Collesalvetti 25 Giugno 2020

Rifiuti zero: “Il PD promuova la riconversione della raffineria ENI al posto del mega-inceneritore”

raffineria eniStagno (Lollesalvetti, Livorno) 25 giugno 2020 – Il coordinamento rifiuti Zero Livorno:

Vogliamo cogliere l’opportunità offerta dell‘intervento del PD, regionale, territoriale e comunale di Livorno e Collesalvetti, sul tema del mega-inceneritore interno alla raffineria ENI di Stagno, per fornire alcune precisazioni e proposte utili al dibattito pubblico sulla questione.

Accogliamo favorevolmente la proclamata volontà del PD di superare le discariche e di ridurre la “termovalorizzazione” (cioè l’incenerimento dei rifiuti) in Toscana, tuttavia occorre far presente che le discariche non potranno mai essere del tutto superate finché continueranno ad essere inceneriti i rifiuti

La combustione infatti produce sempre scorie non solo gassose e liquide, ma anche solide (ceneri, ecc.), che devono essere allocate in discariche speciali, a meno che non le si voglia in qualche modo “nascondere”, per esempio nei materiali da costruzione o altro.

E’ necessario chiarire anche che una “riduzione” dell’incenerimento non può andare a braccetto con la costruzione di un inceneritore 5 volte più grande di quello attualmente presente a Livorno: la normativa infatti classifica i “gassificatori”, come quello proposto a Stagno, come una tipologia di inceneritore, che attraverso la combustione distrugge i rifiuti emettendo gas climalteranti e altre sostanze inquinanti.

Per quanto riguarda l’economia circolare, a prescindere dai dettagli tecnici del progetto ENI (che scandalosamente non sono ancora stati presentati, dopo un anno dalla presentazione del protocollo d’intesa con la Regione, chissà perché), l’Unione Europea ha comunque già chiarito che il cosiddetto “riciclo chimico” non può assolutamente essere considerato “economia circolare”, proprio perché distrugge la plastica (per ricavarne additivi per carburanti) e non la rimette in “circolazione”, ma anzi costringe ad estrarre nuovo petrolio per produrre continuamente nuova plastica.

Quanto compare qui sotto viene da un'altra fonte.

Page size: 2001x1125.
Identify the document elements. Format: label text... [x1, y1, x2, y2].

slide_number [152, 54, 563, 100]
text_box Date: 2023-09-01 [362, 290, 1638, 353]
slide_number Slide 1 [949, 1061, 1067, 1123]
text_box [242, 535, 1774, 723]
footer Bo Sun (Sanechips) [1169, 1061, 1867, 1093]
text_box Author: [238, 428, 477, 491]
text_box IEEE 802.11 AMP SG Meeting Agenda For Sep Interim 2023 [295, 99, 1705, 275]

Quindi non comprendiamo come possa cambiare la valutazione negativa di un simile progetto, in base a dettagli tecnici che oltretutto nessuno si decide a mostrare, se davvero vogliamo sostenere l’economia “circolare”.

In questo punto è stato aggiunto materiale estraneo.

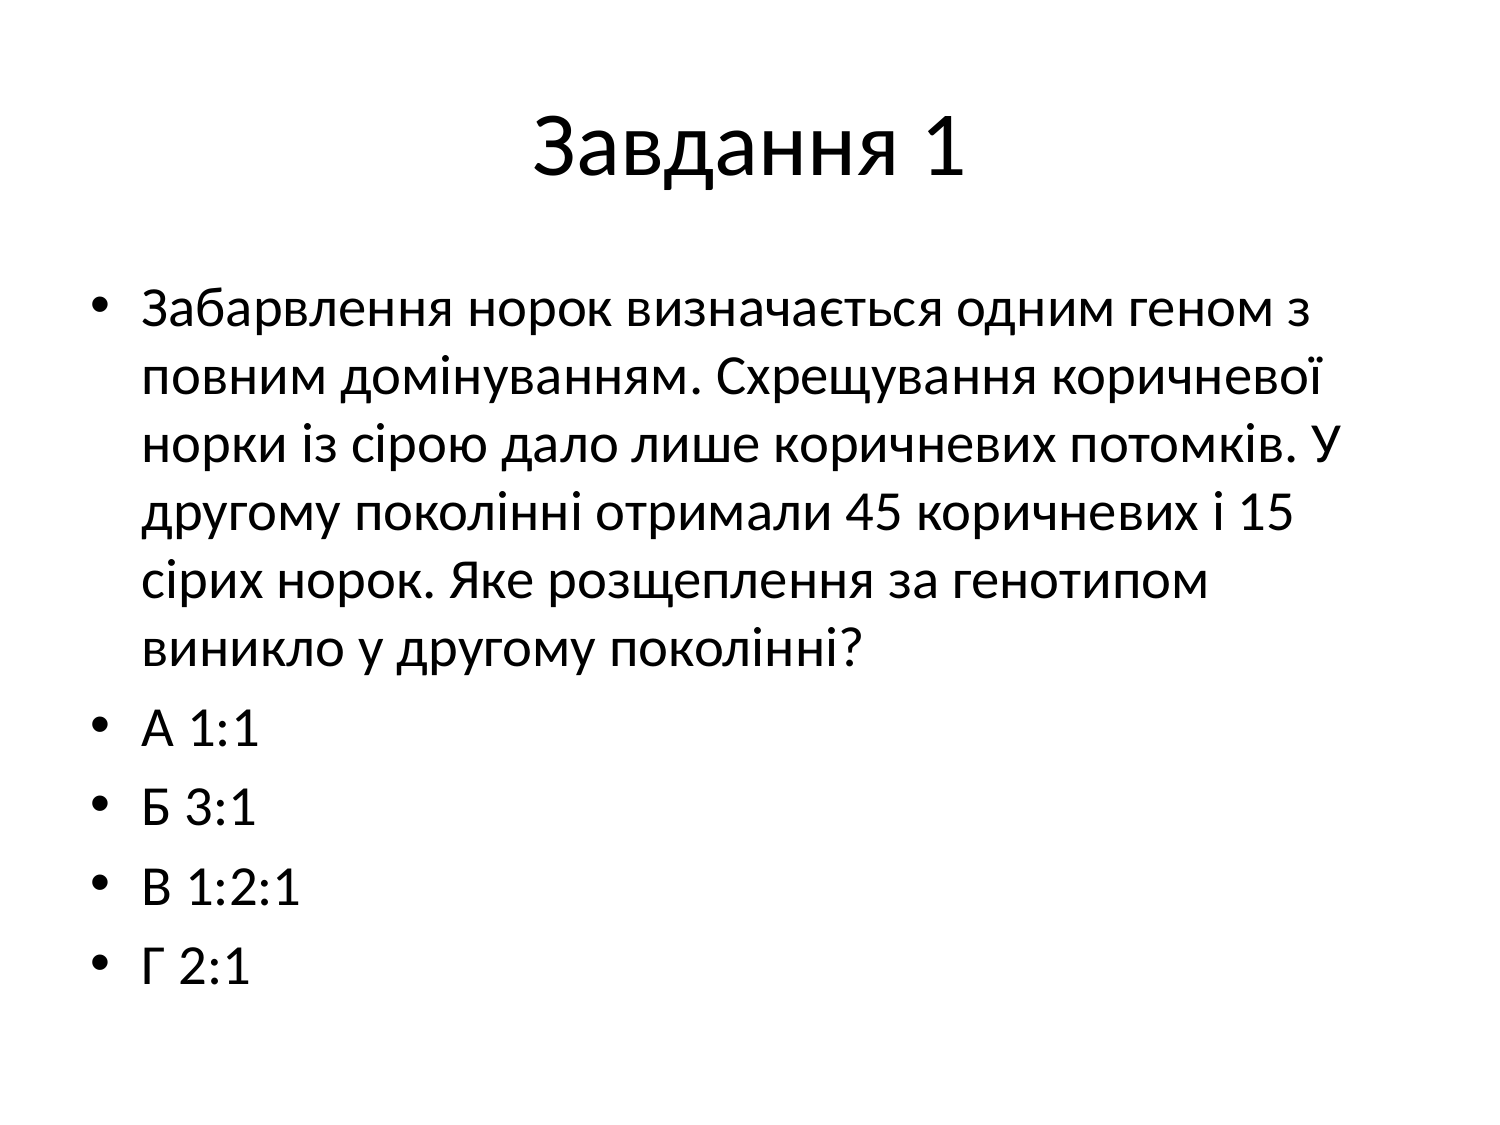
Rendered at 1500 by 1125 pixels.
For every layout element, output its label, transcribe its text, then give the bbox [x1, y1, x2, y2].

list Забарвлення норок визначається одним геном з повним домінуванням. Схрещування коричневої норки із сірою дало лише коричневих потомків. У другому поколінні отримали 45 коричневих і 15 сірих норок. Яке розщеплення за генотипом виникло у другому поколінні? А 1:1 Б 3:1 В 1:2:1 Г 2:1 [75, 262, 1425, 1005]
title Завдання 1 [75, 45, 1425, 233]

E’ evidente inoltre, a nostro avviso, che non potrà mai esserci una “diminuzione” dell’inquinamento, a meno che l’apertura del mega-inceneritore non significhi chiusura della raffineria: ma il prezzo da pagare dal punto di vista occupazionale sarebbe enorme, dato che l’inceneritore non potrebbe garantire che una minima parte degli attuali posti di lavoro.

A questo punto, allora, vogliamo proporre al PD, attraverso le istituzioni in cui esprime gli organi di governo (Stato, Regione, Comuni di Livorno e Collesalvetti), di farsi parte attiva per una riconversione ecologica vera e propria dello stabilimento ENI, visto che la stessa azienda sta implementando la produzione di energia solare, eolica ecc. in varie ex raffinerie italiane, creando posti di lavoro senza impatti ambientali negativi.

Invece di aspettare passivamente i dettagli tecnici di un progetto sbagliato in partenza e totalmente inutile rispetto alle future esigenze del territorio (tanto che è già stata preannunciata la “possibile” importazione di rifiuti da fuori Toscana, quindi il progetto sarebbe solo un grande business speculativo), proponiamo al PD ed alle altre forze politiche interessate di formulare ad ENI precise contro-proposte per una vera riconversione “green” della raffineria, ad alto tasso occupazionale e sul modello di quelle già in atto in altre raffinerie, aprendo un tavolo trasparente, subito, con le parti sociali e con le associazioni ambientaliste del territorio. Noi ci siamo.